Efficiently mining regional outliers in spatial data

  • Authors:
  • Richard Frank;Wen Jin;Martin Ester

  • Affiliations:
  • School of Computing Science, Simon Fraser University, Burnaby, B.C., Canada;School of Computing Science, Simon Fraser University, Burnaby, B.C., Canada;School of Computing Science, Simon Fraser University, Burnaby, B.C., Canada

  • Venue:
  • SSTD'07 Proceedings of the 10th international conference on Advances in spatial and temporal databases
  • Year:
  • 2007

Quantified Score

Hi-index 0.00

Visualization

Abstract

With the increasing availability of spatial data in many applications, spatial clustering and outlier detection have received a lot of attention in the database and data mining community. As a very prominent method, the spatial scan statistic finds a region that deviates (most) significantly from the entire dataset. In this paper, we introduce the novel problem of mining regional outliers in spatial data. A spatial regional outlier is a rectangular region which contains an outlying object such that the deviation between the non-spatial attribute value of this object and the aggregate value of this attribute over all objects in the region is maximized. Compared to the spatial scan statistic, which targets global outliers, our task aims at local spatial outliers.
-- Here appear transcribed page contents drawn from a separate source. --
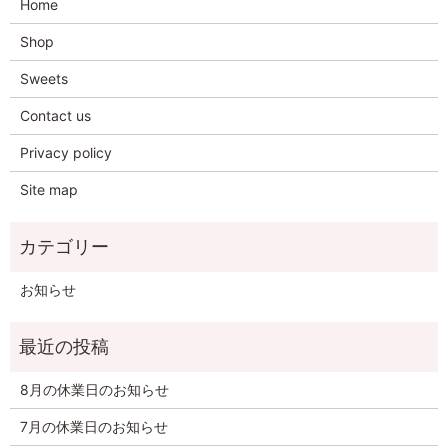
Home
Shop
Sweets
Contact us
Privacy policy
Site map
お知らせ
8月の休業日のお知らせ
7月の休業日のお知らせ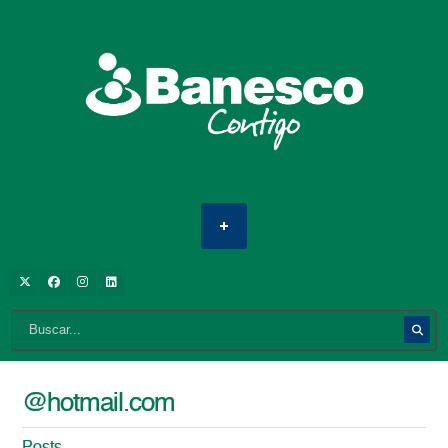
@hotmail.com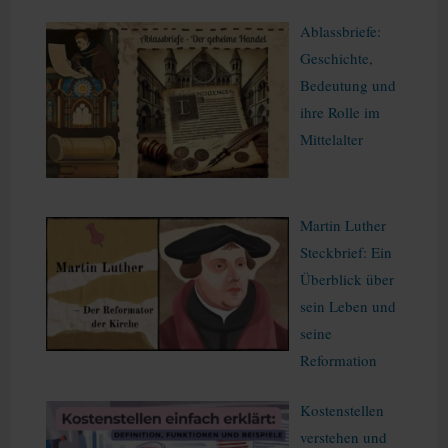
Ablassbriefe:
Geschichte,
Bedeutung und
ihre Rolle im
Mittelalter
Martin Luther
Steckbrief: Ein
Überblick über
sein Leben und
seine
Reformation
Kostenstellen
verstehen und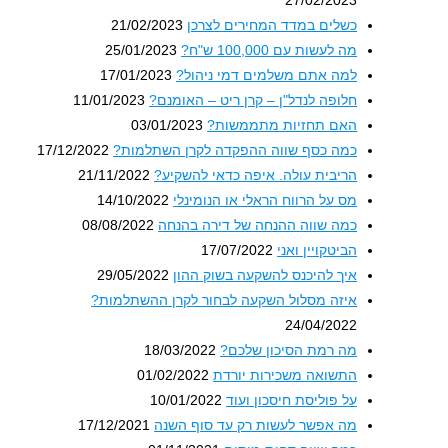
כשלים במדד המחירים לצרכן
21/02/2023
מה לעשות עם 100,000 ש"ח?
25/01/2023
למה אתם משלמים דמי ניהול?
17/01/2023
חלופה לנדל"ן – קרן ריט – האומנם?
11/01/2023
האם תחזיות מתממשות?
03/01/2023
כמה כסף שווה ההפקדה לקרן השתלמות?
17/12/2022
הריבית עולה. איפה כדאי להשקיע?
21/11/2022
מס על הרווח הראלי או הנומינלי
14/10/2022
כמה שווה ההנחה של דירה בהנחה
08/08/2022
הביטקויין ואני
17/07/2022
איך להיכנס להשקעה בשוק ההון
29/05/2022
איזה מסלול השקעה לבחור לקרן ההשתלמות?
24/04/2022
מה רמת הסיכון שלכם?
18/03/2022
התשואה משכירות יורדת
01/02/2022
על פוליסת חיסכון ועוד
10/01/2022
מה אפשר לעשות רק עד סוף השנה
17/12/2021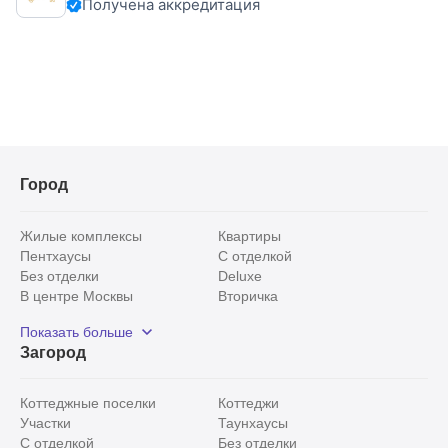
Получена аккредитация
- на втором этаже три спальни, с/у, лоджия.
Город
Жилые комплексы
Квартиры
Пентхаусы
С отделкой
Без отделки
Deluxe
В центре Москвы
Вторичка
Видовые
Эксклюзивы
Показать больше
Рядом с парком
Популярные локации
Загород
С панорамными окнами
Внутри Садового кольца
Коттеджные поселки
Коттеджи
Участки
Таунхаусы
С отделкой
Без отделки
We introduce two greedy algorithms for mining regional outliers, growing regions by extending them by at least one neighboring object per iteration, choosing the extension which leads to the largest increase of the objective function. Our experimental evaluation on synthetic datasets and a real dataset demonstrates the meaningfulness of this new type of outliers and the greatly superior efficiency of the proposed algorithms.